_Brief_:
Output the following lines exactly as they appear, from the line with "PORTO ACRE, XAPURI, TARAUACÁ, SENA" up to and including the line with "What is the value of the neighbor_num".

(Material for the task begins)

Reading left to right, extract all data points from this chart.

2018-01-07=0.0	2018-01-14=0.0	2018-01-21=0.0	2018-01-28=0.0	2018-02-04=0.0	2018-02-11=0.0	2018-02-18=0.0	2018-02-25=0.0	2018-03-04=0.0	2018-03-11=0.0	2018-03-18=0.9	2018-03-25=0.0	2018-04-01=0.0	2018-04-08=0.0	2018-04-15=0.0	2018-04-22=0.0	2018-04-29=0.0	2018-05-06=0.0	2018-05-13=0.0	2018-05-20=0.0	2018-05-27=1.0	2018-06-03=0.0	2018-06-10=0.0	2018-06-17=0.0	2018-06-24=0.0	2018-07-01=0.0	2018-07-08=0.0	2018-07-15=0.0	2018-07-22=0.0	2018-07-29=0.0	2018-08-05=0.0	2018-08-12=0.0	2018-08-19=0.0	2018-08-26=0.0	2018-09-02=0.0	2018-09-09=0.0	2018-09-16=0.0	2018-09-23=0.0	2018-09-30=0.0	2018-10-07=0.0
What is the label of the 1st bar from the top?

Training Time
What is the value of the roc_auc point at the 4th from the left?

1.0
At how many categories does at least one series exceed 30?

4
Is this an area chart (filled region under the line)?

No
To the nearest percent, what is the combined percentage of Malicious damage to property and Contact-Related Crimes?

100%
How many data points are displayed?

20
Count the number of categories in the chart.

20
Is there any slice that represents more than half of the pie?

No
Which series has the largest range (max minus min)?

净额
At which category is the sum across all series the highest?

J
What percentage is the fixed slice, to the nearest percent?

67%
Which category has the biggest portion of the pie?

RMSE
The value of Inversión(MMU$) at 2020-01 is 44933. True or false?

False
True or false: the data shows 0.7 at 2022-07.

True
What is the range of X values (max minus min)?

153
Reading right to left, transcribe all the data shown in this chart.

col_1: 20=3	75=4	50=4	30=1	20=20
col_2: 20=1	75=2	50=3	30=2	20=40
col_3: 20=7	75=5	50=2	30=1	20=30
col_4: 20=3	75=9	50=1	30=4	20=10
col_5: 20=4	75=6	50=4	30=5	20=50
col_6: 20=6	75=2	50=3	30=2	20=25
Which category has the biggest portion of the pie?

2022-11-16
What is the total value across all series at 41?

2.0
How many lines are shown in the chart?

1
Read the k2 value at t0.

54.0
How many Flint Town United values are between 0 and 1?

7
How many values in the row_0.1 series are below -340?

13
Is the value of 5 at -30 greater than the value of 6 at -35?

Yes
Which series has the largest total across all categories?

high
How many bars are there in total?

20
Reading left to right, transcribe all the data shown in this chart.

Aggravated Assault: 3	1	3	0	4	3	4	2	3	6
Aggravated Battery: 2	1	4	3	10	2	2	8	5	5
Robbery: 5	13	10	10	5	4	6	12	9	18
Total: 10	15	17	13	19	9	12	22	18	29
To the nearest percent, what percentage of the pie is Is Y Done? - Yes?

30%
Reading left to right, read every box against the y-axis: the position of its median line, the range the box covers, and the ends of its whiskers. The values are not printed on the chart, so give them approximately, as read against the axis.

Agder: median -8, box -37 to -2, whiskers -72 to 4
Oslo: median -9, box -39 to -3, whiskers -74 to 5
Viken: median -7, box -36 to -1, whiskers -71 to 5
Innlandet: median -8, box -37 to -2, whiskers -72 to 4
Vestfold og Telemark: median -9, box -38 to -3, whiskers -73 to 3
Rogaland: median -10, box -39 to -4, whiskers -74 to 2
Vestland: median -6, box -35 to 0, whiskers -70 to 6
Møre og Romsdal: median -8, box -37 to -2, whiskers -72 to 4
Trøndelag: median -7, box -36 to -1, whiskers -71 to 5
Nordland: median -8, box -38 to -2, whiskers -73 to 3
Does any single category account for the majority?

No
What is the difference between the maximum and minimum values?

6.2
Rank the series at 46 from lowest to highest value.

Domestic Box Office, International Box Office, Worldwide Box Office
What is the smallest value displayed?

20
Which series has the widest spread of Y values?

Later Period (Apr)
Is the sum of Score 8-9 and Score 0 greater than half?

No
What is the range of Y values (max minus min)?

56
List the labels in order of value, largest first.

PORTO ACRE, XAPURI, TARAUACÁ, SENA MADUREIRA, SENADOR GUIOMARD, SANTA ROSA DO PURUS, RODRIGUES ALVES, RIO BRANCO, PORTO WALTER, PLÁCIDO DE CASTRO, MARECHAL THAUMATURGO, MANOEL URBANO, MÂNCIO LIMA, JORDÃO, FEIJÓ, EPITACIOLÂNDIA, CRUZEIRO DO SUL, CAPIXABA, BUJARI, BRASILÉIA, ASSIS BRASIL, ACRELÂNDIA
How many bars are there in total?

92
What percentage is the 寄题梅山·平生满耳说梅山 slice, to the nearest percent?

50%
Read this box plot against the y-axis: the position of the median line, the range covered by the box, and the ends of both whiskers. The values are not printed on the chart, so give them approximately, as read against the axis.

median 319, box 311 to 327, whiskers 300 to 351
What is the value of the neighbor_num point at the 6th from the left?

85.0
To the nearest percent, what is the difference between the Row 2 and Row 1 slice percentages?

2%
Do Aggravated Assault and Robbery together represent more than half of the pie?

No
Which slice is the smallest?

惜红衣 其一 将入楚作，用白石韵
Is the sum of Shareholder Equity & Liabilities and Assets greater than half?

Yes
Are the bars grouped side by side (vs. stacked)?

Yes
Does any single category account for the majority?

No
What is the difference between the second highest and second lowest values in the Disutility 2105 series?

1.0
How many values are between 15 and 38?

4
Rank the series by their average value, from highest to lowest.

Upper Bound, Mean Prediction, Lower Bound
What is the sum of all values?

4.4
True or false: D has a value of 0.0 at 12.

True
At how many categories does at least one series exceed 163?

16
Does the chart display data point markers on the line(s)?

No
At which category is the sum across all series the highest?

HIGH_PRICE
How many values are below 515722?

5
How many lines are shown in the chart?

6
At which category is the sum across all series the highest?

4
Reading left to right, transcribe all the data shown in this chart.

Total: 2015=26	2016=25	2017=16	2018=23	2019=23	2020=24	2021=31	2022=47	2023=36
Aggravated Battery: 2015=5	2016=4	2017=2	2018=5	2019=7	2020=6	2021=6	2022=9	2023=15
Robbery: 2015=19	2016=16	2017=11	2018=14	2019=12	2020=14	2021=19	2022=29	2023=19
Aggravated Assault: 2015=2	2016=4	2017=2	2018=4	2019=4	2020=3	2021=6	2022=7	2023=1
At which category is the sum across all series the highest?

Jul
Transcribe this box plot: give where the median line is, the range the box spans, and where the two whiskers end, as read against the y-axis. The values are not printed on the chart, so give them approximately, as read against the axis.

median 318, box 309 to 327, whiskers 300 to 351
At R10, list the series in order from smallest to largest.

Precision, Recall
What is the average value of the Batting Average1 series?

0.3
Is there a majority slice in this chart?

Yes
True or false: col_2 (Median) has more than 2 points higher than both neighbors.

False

(Material for the task ends)

_Written solution_:
PORTO ACRE, XAPURI, TARAUACÁ, SENA MADUREIRA, SENADOR GUIOMARD, SANTA ROSA DO PURUS, RODRIGUES ALVES, RIO BRANCO, PORTO WALTER, PLÁCIDO DE CASTRO, MARECHAL THAUMATURGO, MANOEL URBANO, MÂNCIO LIMA, JORDÃO, FEIJÓ, EPITACIOLÂNDIA, CRUZEIRO DO SUL, CAPIXABA, BUJARI, BRASILÉIA, ASSIS BRASIL, ACRELÂNDIA
How many bars are there in total?

92
What percentage is the 寄题梅山·平生满耳说梅山 slice, to the nearest percent?

50%
Read this box plot against the y-axis: the position of the median line, the range covered by the box, and the ends of both whiskers. The values are not printed on the chart, so give them approximately, as read against the axis.

median 319, box 311 to 327, whiskers 300 to 351
What is the value of the neighbor_num point at the 6th from the left?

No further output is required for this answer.